------ Text passage

In Chapter 2 we focus on developing peptide binders to an allosteric binding pocket adjacent
to the RGD motif binding site on integrin αvβ3. Integrins are a family of transmembrane
proteins viewed as potential therapeutic targets because of their integral function in various
physiological and pathological pathways. One of the prototypical binding sites associated with
some of these integrins is known as the RGD binding site, named for its high affinity for RGD
tripeptide motif. Recent studies on the binding mechanism of αvβ3 with its ligand Fractalkine
in the absence of its receptor, CX3CR1, has supported the hypothesis that there is an allosteric
binding pocket located on the β subunit. This site is adjacent to the classical RGD binding site
and contrary to this site, is most accessible when the integrin is in its low affinity conformation.
This theory is shown to apply to other proteins and not just Fractalkine when solubilized αvβ3,
in its inactive state, was tested against human secreted phospholipase A2 type IIA (sPLA2-
IIA), which is known to bind this integrin as well. By targeting an allosteric binding site, we v
hope to develop peptides that are more specific and have reduced overall off-target effects. In
this study we designed and prepared 6 cyclic and linear OBOC peptide libraries. These libraries
were then screened using cell and protein binding assays with K562(+αvβ3) cells and a GST
fusion protein of Site 2 peptide (QPNDGQSHVGSDNHYSASTTM, residues 267–287of β3,
C273 is changed to S). Positive hits from both screenings were validated using both previous
methods and with soluble integrin αvβ3 integrin, yielding 5 lead peptides. Of these only one
peptide, Peptide 10, showed binding to K562(+αvβ3) when analyzed using flow cytometry.

------------
------ Provided data

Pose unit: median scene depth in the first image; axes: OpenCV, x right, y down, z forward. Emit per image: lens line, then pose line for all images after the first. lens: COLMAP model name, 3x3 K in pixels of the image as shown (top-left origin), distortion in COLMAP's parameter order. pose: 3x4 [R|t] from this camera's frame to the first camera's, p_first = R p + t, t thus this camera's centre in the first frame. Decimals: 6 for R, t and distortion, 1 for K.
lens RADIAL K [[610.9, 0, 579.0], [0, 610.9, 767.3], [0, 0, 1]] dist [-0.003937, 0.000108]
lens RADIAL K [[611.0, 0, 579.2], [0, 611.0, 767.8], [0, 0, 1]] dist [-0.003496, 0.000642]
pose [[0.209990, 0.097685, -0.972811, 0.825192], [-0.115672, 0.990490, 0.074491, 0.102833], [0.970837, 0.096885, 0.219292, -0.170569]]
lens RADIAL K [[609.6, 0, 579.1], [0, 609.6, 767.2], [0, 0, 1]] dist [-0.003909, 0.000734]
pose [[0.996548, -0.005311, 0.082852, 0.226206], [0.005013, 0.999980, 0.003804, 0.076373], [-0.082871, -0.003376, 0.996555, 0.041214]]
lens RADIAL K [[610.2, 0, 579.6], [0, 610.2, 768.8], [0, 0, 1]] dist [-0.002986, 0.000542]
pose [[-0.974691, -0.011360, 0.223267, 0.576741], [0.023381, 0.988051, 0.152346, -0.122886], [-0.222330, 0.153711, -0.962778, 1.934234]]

------------

Task list:
1. From the integrin passage, please output the part that opens with the words containing "In Chapter 2" and closes with "low affinity conformation.".
2. In the integrin passage, which materials were used to screen the peptide libraries or to validate the positive hits?
3. According to the integrin passage, which peptide showed binding to K562(+αvβ3) when analyzed by flow cytometry?

Completed exercise:
1.
In Chapter 2 we focus on developing peptide binders to an allosteric binding pocket adjacent
to the RGD motif binding site on integrin αvβ3. Integrins are a family of transmembrane
proteins viewed as potential therapeutic targets because of their integral function in various
physiological and pathological pathways. One of the prototypical binding sites associated with
some of these integrins is known as the RGD binding site, named for its high affinity for RGD
tripeptide motif. Recent studies on the binding mechanism of αvβ3 with its ligand Fractalkine
in the absence of its receptor, CX3CR1, has supported the hypothesis that there is an allosteric
binding pocket located on the β subunit. This site is adjacent to the classical RGD binding site
and contrary to this site, is most accessible when the integrin is in its low affinity conformation.

2.
K562(+αvβ3) cells
a GST fusion protein of Site 2 peptide
soluble integrin αvβ3

3. Peptide 10